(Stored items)
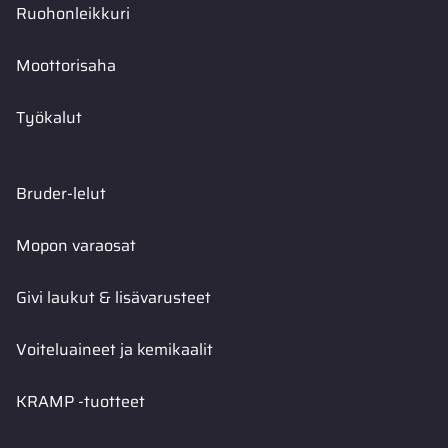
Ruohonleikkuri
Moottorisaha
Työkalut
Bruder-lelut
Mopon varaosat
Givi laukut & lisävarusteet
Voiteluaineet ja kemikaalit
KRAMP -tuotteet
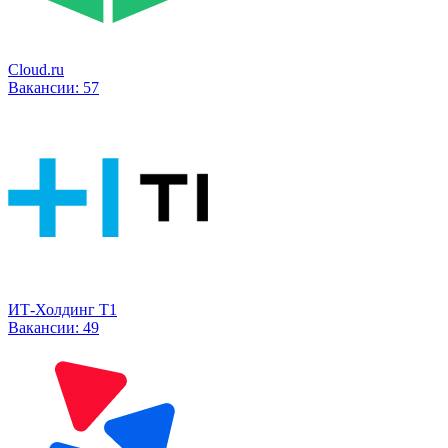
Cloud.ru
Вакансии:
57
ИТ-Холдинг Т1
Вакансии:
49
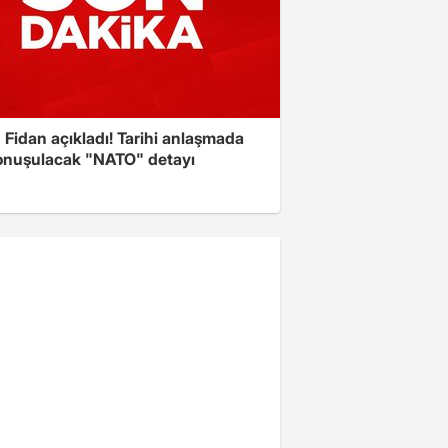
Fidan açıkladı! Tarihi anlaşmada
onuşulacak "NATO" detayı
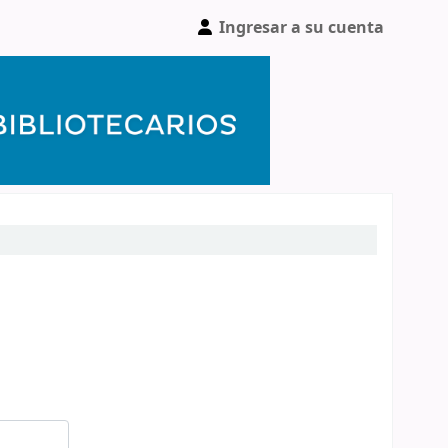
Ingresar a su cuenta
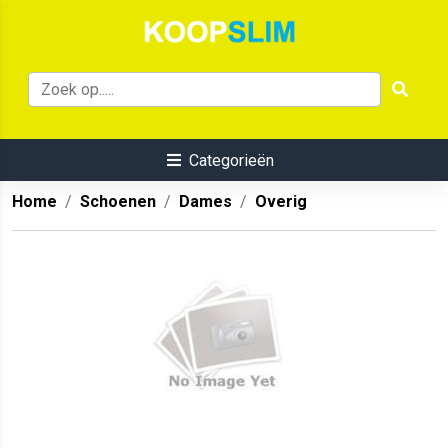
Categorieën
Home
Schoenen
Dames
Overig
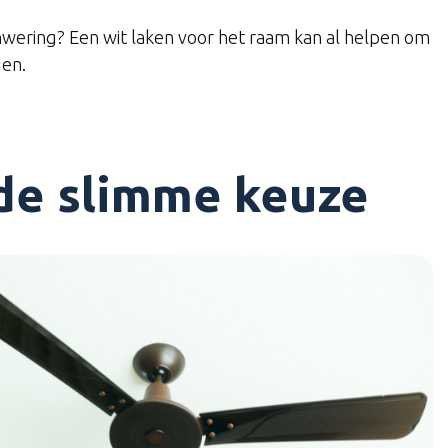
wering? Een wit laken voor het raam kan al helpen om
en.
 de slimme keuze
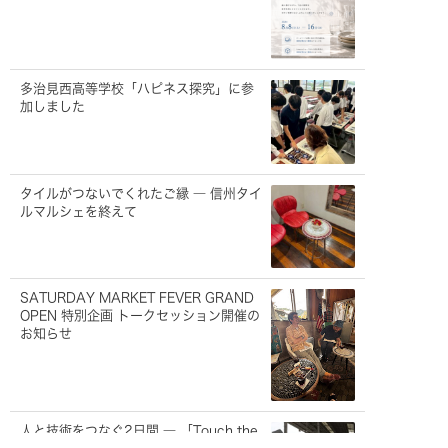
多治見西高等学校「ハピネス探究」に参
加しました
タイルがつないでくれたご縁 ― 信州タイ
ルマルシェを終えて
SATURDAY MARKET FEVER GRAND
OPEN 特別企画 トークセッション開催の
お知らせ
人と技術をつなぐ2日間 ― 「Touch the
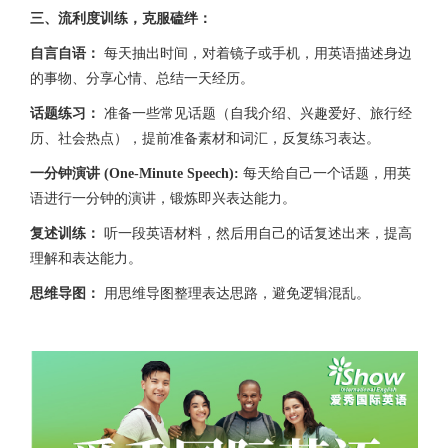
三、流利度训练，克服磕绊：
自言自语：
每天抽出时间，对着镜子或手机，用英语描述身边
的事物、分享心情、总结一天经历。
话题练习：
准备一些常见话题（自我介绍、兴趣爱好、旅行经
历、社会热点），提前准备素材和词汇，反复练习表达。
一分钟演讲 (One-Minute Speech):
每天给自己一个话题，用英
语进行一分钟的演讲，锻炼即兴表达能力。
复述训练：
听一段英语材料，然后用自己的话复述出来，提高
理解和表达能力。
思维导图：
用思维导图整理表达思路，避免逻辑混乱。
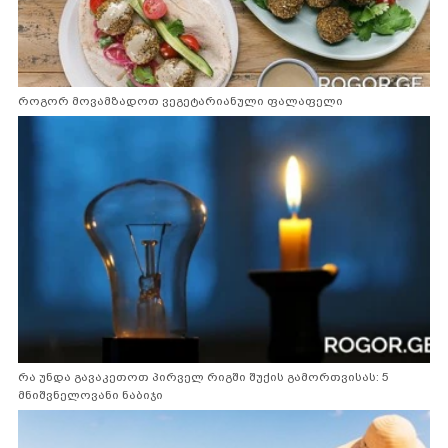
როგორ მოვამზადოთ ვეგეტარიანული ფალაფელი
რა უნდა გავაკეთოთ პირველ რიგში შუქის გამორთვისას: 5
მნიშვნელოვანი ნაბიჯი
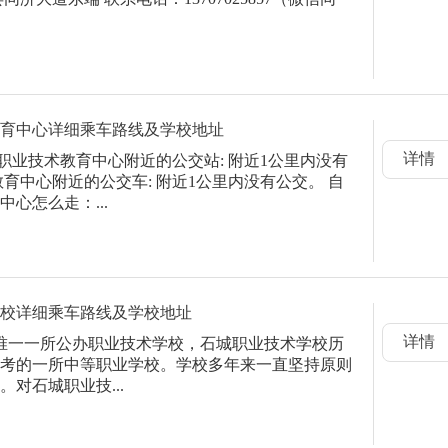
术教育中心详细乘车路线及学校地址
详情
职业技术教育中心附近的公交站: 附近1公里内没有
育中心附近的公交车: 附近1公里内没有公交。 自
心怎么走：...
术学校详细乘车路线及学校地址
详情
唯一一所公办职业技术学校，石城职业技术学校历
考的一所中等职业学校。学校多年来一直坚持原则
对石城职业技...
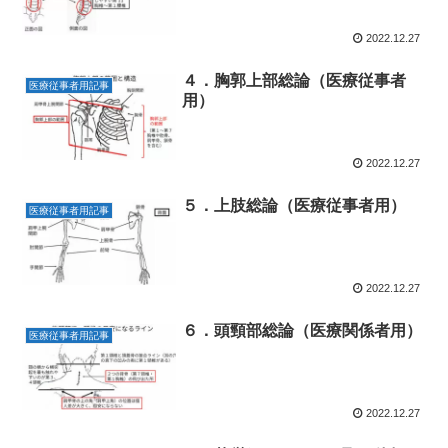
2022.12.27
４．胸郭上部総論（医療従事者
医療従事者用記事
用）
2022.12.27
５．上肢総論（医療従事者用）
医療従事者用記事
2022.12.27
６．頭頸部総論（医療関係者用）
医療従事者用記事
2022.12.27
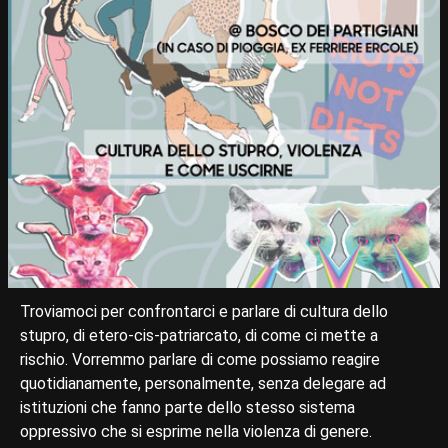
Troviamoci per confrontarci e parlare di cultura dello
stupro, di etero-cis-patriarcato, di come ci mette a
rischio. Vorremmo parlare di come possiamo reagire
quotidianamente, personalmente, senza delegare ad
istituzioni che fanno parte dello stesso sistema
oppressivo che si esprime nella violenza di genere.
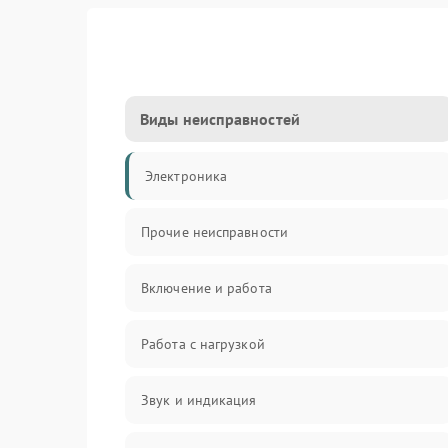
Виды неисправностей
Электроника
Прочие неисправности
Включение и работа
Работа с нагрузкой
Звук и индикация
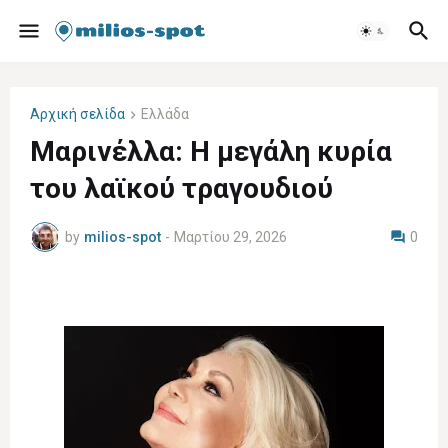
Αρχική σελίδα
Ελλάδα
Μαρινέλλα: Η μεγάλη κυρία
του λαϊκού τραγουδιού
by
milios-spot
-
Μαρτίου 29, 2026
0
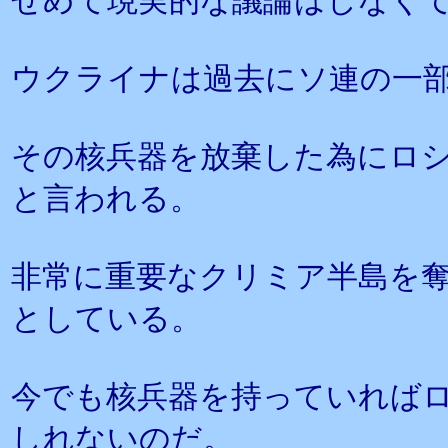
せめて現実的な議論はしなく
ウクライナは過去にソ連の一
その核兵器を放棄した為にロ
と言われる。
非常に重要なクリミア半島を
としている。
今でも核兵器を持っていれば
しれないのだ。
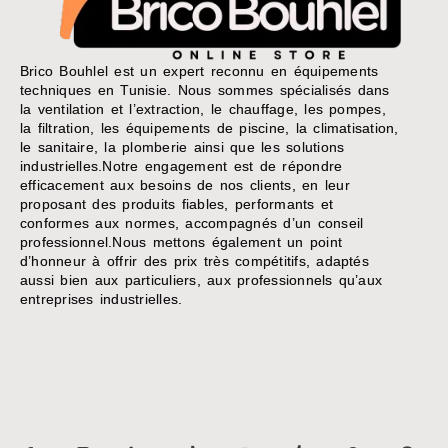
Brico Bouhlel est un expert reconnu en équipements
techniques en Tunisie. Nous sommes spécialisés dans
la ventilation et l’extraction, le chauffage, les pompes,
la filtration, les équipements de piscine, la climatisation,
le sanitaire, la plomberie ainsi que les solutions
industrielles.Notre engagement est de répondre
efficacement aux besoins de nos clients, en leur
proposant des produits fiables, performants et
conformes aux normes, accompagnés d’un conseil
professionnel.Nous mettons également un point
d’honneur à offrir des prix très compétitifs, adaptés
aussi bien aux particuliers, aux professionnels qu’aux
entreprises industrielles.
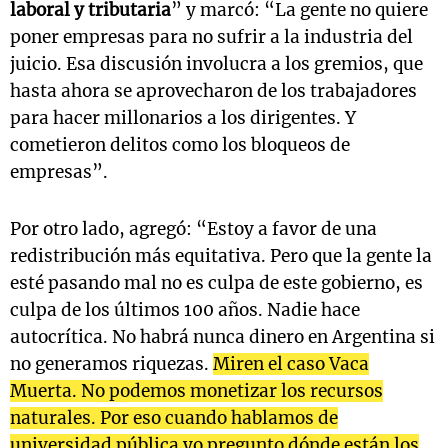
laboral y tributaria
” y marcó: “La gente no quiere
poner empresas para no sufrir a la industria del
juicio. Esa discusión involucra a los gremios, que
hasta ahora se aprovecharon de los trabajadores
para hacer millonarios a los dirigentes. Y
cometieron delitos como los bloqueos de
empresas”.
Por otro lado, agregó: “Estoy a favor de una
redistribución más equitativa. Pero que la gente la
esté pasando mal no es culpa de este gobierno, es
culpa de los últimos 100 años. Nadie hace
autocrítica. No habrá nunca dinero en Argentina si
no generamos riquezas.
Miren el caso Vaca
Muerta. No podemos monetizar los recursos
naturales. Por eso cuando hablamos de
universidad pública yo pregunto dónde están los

§ Goal of the exercise
Please copy every line of text from all the records above, word for word, and leave out the pictures.

§ Answer area
Ruohonleikkuri
Moottorisaha
Työkalut
Bruder-lelut
Mopon varaosat
Givi laukut & lisävarusteet
Voiteluaineet ja kemikaalit
KRAMP -tuotteet
Cloud.ru
Вакансии:
57
ИТ-Холдинг Т1
Вакансии:
49
Fidan açıkladı! Tarihi anlaşmada
onuşulacak "NATO" detayı
Ingresar a su cuenta
Categorieën
Home
Schoenen
Dames
Overig
wering? Een wit laken voor het raam kan al helpen om
en.
 de slimme keuze
多治見西高等学校「ハピネス探究」に参
加しました
タイルがつないでくれたご縁 ― 信州タイ
ルマルシェを終えて
SATURDAY MARKET FEVER GRAND
OPEN 特別企画 トークセッション開催の
お知らせ
人と技術をつなぐ2日間 ― 「Touch the
三、流利度训练，克服磕绊：
自言自语：
每天抽出时间，对着镜子或手机，用英语描述身边
的事物、分享心情、总结一天经历。
话题练习：
准备一些常见话题（自我介绍、兴趣爱好、旅行经
历、社会热点），提前准备素材和词汇，反复练习表达。
一分钟演讲 (One-Minute Speech):
每天给自己一个话题，用英
语进行一分钟的演讲，锻炼即兴表达能力。
复述训练：
听一段英语材料，然后用自己的话复述出来，提高
理解和表达能力。
思维导图：
用思维导图整理表达思路，避免逻辑混乱。
როგორ მოვამზადოთ ვეგეტარიანული ფალაფელი
რა უნდა გავაკეთოთ პირველ რიგში შუქის გამორთვისას: 5
მნიშვნელოვანი ნაბიჯი
术教育中心详细乘车路线及学校地址
详情
职业技术教育中心附近的公交站: 附近1公里内没有
育中心附近的公交车: 附近1公里内没有公交。 自
心怎么走：...
术学校详细乘车路线及学校地址
详情
唯一一所公办职业技术学校，石城职业技术学校历
考的一所中等职业学校。学校多年来一直坚持原则
对石城职业技...
2022.12.27
４．胸郭上部総論（医療従事者
医療従事者用記事
用）
2022.12.27
５．上肢総論（医療従事者用）
医療従事者用記事
2022.12.27
６．頭頸部総論（医療関係者用）
医療従事者用記事
2022.12.27
Troviamoci per confrontarci e parlare di cultura dello
stupro, di etero-cis-patriarcato, di come ci mette a
rischio. Vorremmo parlare di come possiamo reagire
quotidianamente, personalmente, senza delegare ad
istituzioni che fanno parte dello stesso sistema
oppressivo che si esprime nella violenza di genere.
Виды неисправностей
Электроника
Прочие неисправности
Включение и работа
Работа с нагрузкой
Звук и индикация
Αρχική σελίδα
Ελλάδα
Μαρινέλλα: Η μεγάλη κυρία
του λαϊκού τραγουδιού
by
milios-spot
-
Μαρτίου 29, 2026
0
せめて現実的な議論はしなく
ウクライナは過去にソ連の一
その核兵器を放棄した為にロ
と言われる。
非常に重要なクリミア半島を
としている。
今でも核兵器を持っていれば
しれないのだ。
Brico Bouhlel est un expert reconnu en équipements
techniques en Tunisie. Nous sommes spécialisés dans
la ventilation et l’extraction, le chauffage, les pompes,
la filtration, les équipements de piscine, la climatisation,
le sanitaire, la plomberie ainsi que les solutions
industrielles.Notre engagement est de répondre
efficacement aux besoins de nos clients, en leur
proposant des produits fiables, performants et
conformes aux normes, accompagnés d’un conseil
professionnel.Nous mettons également un point
d’honneur à offrir des prix très compétitifs, adaptés
aussi bien aux particuliers, aux professionnels qu’aux
entreprises industrielles.
laboral y tributaria
” y marcó: “La gente no quiere
poner empresas para no sufrir a la industria del
juicio. Esa discusión involucra a los gremios, que
hasta ahora se aprovecharon de los trabajadores
para hacer millonarios a los dirigentes. Y
cometieron delitos como los bloqueos de
empresas”.
Por otro lado, agregó: “Estoy a favor de una
redistribución más equitativa. Pero que la gente la
esté pasando mal no es culpa de este gobierno, es
culpa de los últimos 100 años. Nadie hace
autocrítica. No habrá nunca dinero en Argentina si
no generamos riquezas.
Miren el caso Vaca
Muerta. No podemos monetizar los recursos
naturales. Por eso cuando hablamos de
universidad pública yo pregunto dónde están los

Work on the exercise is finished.